Agik dmane...?” ibunya bertanya lagi.
“di bandara mak..... kini baru nelpon y....” singkatnya ingin  metutup telpon ibu dari ibunya.
“oh iye lah mun gitu seh, kini nelpon e mun lah sampai jogja ye, assalamu’alaikum...”
“wa’alaikumsalam”
 Jujur saja waktu itu kepalanya masih terasa pusing karena ayunan ombak yang ia rasa saat di pesawat. Tak kuasa ia menahan lapar setelah beberapa saat menunggu pesawat menuju kota tujuannya yaitu Jogjakarta. Akhirnya ia memilih untuk membuka bekal yang di sediakan oleh ibunya yang sejak subuh dipersiapkan khusus untuk seorang putra yang kini terbang meniti jembatan masa depan yang sulit diperkirakan. Oh iya sobat perlu diketahui bahwa ia terbang hanya ditemani 1 tas tang bertuliskan ”BANGKA BELITUNG’’ yang tak lain adalah pemberian seorang ATLET nasional yang tak asing lagi baginya. Namun tas tersebut berada didalam bagasi pesawat sedari tadi. Namun kini yang ada dihadapannya yang ia gunakan untuk membawa bekal adalah tas yang sudah ia gunakan sejak kelas 1 SMK yang mana sudah memiliki bekas operasi dimana-mana. Namun itu bukan masalah yang berarti baginya ketika ingat tas yang digunakan ayahnya untuk membawa bekal ke lahan sumber pencarian, itu jauh lebih tua yang jika diperkirakan seperti manusia ia telah dalam kondisi kritis. Tetapi tiba-tiba tas itu pula yang membuatnya tersentak sedikit malu saat membuka resleting tas yang tidak bisa di kompromi sehingga membuat perutnya bersabar sejenak. Kini keberadaannya serasa dipenuhi oleh mata-mata orang yang pada dasarnya belum tentu melihat dirinya.






[1] Peletik biasa dikenal dengan nama ketapel yang merupakan senjata tradisional setempat yang memiliki fungsi seperti senapan. Peletik terbuat dari kayu bercabang yang ditambah dengan beberapa karet sebagai energi pegas serta belulang yang digunakan untuk meletakkan peluru yang biasa terbuat dari batu.

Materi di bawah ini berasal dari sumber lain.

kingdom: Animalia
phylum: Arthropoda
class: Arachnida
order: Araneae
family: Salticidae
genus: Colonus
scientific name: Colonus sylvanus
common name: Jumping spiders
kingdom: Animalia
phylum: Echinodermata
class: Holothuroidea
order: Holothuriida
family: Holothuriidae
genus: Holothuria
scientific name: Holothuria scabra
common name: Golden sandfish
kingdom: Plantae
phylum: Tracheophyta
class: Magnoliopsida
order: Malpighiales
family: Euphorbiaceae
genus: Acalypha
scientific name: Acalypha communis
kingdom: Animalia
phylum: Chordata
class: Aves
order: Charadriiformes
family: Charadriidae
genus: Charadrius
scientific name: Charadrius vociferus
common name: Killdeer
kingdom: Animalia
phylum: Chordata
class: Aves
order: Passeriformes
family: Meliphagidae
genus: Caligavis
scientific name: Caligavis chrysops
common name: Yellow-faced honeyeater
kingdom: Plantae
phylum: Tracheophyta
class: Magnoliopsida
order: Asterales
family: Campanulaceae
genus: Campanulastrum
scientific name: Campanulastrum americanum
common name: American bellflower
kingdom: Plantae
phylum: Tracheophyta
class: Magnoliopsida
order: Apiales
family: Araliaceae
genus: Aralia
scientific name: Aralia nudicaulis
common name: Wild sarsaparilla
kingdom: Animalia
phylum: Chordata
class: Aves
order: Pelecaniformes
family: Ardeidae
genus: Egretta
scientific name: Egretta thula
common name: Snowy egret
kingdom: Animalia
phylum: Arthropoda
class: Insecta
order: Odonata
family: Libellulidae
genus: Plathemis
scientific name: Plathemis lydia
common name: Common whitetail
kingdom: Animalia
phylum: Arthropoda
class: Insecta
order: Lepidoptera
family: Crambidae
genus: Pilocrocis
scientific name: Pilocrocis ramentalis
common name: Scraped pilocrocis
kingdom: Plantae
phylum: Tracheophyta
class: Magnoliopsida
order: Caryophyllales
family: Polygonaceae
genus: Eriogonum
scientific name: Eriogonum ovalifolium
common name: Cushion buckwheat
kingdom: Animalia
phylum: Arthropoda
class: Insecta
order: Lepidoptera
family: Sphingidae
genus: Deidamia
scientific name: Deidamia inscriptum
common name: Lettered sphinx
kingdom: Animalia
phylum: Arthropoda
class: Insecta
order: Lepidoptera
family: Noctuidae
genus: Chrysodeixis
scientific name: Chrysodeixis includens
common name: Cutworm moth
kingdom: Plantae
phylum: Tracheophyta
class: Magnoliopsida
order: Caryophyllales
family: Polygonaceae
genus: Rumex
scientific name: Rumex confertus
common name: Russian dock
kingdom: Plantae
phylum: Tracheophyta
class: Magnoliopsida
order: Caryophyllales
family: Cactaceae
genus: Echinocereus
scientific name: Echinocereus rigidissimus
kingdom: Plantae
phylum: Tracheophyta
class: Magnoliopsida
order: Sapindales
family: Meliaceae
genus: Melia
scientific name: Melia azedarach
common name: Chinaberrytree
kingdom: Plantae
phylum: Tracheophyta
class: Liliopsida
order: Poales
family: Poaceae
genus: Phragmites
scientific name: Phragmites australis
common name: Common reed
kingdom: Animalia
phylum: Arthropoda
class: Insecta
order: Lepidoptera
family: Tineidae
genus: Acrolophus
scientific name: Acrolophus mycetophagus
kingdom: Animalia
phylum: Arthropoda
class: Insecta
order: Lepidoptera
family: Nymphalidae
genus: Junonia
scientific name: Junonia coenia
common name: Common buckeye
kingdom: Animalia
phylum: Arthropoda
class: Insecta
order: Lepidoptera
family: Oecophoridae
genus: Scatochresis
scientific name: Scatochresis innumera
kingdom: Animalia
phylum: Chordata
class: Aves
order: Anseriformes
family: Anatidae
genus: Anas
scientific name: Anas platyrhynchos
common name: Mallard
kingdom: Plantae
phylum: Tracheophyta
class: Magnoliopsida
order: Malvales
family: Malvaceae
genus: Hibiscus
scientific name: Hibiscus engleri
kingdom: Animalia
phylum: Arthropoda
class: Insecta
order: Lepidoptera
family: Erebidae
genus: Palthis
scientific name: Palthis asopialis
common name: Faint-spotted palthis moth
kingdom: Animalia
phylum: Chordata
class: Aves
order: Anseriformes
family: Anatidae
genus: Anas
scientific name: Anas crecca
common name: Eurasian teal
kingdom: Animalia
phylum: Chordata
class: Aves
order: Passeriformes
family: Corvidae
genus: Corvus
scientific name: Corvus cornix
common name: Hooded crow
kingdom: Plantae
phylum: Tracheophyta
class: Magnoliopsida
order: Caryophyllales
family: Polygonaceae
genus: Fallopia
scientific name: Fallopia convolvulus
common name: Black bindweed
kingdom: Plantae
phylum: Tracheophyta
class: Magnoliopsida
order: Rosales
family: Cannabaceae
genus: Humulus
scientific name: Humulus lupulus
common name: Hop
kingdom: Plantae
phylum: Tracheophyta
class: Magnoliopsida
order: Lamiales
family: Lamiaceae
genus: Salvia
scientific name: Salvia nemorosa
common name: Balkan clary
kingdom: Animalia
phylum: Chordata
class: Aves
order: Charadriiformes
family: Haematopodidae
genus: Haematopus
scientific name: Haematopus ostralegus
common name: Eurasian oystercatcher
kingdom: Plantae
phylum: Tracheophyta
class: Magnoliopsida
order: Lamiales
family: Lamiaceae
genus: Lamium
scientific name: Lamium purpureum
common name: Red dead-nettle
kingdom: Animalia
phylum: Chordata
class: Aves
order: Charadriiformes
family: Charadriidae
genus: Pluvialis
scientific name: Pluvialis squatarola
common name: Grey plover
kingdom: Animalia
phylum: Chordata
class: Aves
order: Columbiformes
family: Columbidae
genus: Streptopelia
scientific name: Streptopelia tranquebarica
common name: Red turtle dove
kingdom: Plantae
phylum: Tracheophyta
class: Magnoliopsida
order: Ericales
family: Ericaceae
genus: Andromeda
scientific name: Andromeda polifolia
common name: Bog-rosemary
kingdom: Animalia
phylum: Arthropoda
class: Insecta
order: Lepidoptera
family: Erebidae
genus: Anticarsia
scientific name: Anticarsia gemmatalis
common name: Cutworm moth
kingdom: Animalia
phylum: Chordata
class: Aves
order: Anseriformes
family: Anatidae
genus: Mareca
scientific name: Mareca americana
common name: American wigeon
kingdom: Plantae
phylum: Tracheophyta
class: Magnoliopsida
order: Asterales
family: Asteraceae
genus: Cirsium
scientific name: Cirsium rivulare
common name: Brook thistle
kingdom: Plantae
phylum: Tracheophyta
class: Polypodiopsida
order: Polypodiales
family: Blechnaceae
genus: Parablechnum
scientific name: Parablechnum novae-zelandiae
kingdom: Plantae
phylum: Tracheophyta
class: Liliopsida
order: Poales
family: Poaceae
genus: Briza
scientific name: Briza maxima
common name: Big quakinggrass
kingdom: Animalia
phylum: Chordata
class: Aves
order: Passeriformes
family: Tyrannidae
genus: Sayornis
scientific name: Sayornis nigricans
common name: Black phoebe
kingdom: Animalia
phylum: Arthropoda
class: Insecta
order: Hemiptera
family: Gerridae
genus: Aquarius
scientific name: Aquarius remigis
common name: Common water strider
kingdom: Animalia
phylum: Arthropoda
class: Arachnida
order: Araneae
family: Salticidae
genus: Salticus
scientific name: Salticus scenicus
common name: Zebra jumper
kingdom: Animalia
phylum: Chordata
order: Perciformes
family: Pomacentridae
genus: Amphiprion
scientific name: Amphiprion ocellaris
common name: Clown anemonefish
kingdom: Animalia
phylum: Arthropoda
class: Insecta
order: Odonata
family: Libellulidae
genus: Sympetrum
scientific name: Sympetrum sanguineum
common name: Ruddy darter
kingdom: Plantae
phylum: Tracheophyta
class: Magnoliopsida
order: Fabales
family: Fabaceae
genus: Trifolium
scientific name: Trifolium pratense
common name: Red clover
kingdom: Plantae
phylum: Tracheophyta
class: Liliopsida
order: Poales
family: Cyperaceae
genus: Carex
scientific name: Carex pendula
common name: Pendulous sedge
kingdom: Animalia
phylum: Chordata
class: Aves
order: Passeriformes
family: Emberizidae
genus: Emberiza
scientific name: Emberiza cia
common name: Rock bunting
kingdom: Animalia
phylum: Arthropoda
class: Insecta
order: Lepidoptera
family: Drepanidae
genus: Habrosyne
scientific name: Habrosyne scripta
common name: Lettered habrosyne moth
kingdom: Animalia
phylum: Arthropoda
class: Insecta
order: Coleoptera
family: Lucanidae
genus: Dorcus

[2] Cong mak ilong merupakan lagu yang hingga kini belum terdaftar sebagai lagu daerah setempat apalagi lagu nasional.

[3] Tangkun merupakan pohon yang di desain dengan kayu sebagai alat bantu untuk memanjat. Tangkun dibuat senyaman mungkin layaknya rumah tarzan. Tangkun digunakan untuk mencari punai dengan proses yang dinamakan MULUT.
[4] Pulut merupakan alat yang digunakan untuk menjebak burung. Pulut terbuat dari getah karet namun terkadang juga dibuat dari karet bekas yang dibuat layaknya lem.